Challenges for data interpretation include the volume of variant data and the laborious procedures to assess the clinical relevance of the data. Each patient has hundreds of rare DNA variants, which can complicate the understanding of a variant’s phenotypic implications. In addition, much of the information about genome variation is poorly understood or unknown, including variant significance. Filtering the relevant information produced by NGS will be a focus of the partnerships. “[BCH is] primarily going to be starting with specific panels and probably exomes,” explained Mr. Gardner. “As one moves to whole genome sequencing, which is their intent, the amount of data goes up quite significantly yet again.” In addition to interpreting the amount of variant data produced, clinical relevance must be established. “Genetic testing labs must track and annotate the variants that they uncover during testing and curate this knowledge as it changes over time,” explained Mr. Copp. “The process of curating variant knowledge involves performing internal assessments to determine if certain variants are segregating with a disease in a lab’s patient population, combing the scientific literature for relevant papers, and leveraging a number of public and private databases and commercial tools to help a lab to assess the clinical significance of a specific genetic variant.”
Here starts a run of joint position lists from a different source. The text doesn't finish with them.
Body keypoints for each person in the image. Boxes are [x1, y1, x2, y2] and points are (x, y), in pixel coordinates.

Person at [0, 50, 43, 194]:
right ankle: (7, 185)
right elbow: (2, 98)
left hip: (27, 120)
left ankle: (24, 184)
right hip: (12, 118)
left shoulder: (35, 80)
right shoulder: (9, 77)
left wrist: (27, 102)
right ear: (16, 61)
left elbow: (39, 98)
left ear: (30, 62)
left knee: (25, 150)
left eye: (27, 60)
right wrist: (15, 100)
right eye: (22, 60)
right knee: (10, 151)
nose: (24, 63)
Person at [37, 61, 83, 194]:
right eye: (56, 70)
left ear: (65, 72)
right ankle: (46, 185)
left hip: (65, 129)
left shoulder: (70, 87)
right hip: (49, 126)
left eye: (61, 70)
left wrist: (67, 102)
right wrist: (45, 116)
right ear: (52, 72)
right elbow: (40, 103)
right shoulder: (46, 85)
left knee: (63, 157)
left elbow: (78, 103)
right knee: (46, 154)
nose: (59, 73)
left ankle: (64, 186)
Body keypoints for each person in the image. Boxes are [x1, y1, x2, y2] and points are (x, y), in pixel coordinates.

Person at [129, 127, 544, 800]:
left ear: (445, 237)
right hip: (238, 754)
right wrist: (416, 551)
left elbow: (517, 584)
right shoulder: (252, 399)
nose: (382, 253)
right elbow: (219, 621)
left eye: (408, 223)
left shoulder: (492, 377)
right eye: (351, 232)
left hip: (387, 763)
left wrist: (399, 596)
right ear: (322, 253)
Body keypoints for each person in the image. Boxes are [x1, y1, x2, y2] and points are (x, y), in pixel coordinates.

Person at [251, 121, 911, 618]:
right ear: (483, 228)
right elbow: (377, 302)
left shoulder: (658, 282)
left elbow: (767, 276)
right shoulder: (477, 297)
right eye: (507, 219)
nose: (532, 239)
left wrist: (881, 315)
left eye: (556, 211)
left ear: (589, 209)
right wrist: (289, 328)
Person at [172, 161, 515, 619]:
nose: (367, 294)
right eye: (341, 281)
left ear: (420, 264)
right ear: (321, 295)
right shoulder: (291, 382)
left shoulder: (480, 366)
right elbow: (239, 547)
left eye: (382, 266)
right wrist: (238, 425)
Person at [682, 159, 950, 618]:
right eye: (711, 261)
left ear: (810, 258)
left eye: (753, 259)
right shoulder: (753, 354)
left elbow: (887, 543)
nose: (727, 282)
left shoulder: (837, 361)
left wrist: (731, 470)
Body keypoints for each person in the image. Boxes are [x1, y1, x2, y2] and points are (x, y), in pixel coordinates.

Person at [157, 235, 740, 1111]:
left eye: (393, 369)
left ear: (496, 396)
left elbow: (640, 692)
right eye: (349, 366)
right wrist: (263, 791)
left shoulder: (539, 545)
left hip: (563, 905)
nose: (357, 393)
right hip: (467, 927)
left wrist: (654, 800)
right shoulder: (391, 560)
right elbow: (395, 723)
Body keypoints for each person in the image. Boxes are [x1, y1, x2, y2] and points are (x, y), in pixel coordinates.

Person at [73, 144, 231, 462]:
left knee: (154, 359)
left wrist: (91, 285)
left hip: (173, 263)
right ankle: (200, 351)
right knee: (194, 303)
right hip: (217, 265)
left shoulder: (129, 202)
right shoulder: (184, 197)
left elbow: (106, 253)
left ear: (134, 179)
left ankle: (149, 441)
Another challenge is physician utilization, which involves a physician’s ability to adequately access and interpret a patient’s genetic information. Specific issues are physician education and access to up-to-date variant data. “Reports sent into GeneInsight Clinic include a number of structured data elements that remain linked back to the original testing laboratory. This enables clinicians to get updates and alerts on their patient’s reports as variant-level information evolves in the laboratory’s knowledge base,” said Mr. Copp. “As these changes take place in the lab, alerts are sent out via GeneInsight Clinic to notify clinicians that they have a patient in which there is a new or updated variant knowledge.”
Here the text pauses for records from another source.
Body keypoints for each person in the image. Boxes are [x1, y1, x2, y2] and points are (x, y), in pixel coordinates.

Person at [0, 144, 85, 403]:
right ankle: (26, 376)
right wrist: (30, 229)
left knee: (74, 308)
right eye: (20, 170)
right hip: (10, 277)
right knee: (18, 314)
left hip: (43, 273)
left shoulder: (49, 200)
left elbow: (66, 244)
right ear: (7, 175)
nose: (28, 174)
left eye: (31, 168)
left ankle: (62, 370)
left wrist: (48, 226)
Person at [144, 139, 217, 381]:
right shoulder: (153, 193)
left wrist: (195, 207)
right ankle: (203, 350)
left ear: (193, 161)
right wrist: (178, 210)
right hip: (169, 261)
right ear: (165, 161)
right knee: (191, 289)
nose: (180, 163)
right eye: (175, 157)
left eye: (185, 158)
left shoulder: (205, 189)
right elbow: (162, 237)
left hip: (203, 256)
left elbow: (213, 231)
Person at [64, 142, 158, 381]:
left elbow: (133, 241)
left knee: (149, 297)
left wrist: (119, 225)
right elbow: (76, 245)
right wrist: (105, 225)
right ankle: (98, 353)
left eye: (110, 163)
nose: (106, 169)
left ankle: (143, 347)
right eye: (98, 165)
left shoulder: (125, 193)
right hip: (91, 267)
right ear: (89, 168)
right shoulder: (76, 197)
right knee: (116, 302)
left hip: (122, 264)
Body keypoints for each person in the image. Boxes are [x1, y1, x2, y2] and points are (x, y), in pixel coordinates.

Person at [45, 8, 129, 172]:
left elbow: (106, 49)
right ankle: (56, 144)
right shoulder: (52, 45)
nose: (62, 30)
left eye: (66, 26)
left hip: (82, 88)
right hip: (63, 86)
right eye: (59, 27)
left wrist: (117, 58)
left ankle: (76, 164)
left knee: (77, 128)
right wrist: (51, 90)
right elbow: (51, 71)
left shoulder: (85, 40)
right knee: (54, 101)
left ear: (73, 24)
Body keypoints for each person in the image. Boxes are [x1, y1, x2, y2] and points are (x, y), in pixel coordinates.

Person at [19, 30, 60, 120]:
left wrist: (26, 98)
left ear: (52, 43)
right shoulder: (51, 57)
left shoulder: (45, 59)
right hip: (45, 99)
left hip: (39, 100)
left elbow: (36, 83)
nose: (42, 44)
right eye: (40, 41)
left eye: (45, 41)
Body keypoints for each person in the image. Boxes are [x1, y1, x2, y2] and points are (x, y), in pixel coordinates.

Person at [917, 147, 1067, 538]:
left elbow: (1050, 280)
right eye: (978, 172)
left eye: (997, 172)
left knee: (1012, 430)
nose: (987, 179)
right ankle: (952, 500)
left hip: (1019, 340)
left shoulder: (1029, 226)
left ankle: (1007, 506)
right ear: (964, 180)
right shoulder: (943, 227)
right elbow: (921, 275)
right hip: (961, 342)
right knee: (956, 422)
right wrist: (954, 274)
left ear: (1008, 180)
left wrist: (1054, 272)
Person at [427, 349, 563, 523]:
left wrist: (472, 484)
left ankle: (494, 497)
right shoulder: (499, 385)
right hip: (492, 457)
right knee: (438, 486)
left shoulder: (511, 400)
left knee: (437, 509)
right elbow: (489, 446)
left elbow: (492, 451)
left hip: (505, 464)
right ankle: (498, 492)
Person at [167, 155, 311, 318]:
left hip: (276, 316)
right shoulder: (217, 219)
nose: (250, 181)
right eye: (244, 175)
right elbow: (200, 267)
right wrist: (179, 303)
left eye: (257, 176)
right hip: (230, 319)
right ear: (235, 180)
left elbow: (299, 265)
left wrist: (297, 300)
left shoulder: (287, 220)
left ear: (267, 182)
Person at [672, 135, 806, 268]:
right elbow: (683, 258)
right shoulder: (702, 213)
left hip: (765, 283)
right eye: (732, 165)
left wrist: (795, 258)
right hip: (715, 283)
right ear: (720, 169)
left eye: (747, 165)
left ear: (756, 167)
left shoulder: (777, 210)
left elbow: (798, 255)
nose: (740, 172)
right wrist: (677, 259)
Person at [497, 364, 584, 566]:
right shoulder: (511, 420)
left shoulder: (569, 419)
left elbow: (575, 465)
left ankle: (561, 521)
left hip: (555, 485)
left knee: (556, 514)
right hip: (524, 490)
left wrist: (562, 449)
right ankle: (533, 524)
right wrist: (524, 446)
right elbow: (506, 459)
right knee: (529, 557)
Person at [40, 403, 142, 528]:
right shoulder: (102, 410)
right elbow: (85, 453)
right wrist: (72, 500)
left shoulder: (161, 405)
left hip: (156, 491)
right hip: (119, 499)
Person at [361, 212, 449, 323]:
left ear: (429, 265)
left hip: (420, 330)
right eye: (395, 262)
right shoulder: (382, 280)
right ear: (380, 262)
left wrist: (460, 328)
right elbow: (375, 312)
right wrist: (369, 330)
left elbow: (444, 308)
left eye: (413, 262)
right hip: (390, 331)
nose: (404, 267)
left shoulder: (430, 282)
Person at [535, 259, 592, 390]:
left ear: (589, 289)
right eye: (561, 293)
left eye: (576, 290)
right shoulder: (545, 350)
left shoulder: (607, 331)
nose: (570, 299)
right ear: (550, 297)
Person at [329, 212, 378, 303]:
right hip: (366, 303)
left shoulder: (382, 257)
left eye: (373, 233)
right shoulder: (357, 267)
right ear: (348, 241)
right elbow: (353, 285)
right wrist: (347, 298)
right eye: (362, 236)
Claritas Genomics will educate physicians through the use of guidelines and access to appropriate information. “At the time of initial ordering, it’s very important to us that we provide guidelines to clinicians indicating the appropriate tests to be ordered in particular clinical settings,” said Dr. Margulies. “We want doctors to order the right tests, and then when we find variation in genes, which might be related to the ordering indication, we want to be sure that we’re providing them with useful interpretations. These interpretations will change over time as new knowledge accrues.” Physician involvement is integral to the partnership. “What makes Claritas unique is that they have a well-developed clinical reference network,” said Mr. Gardner. “They have the full support of the hospital and the right culture to enable themselves to be a hub.”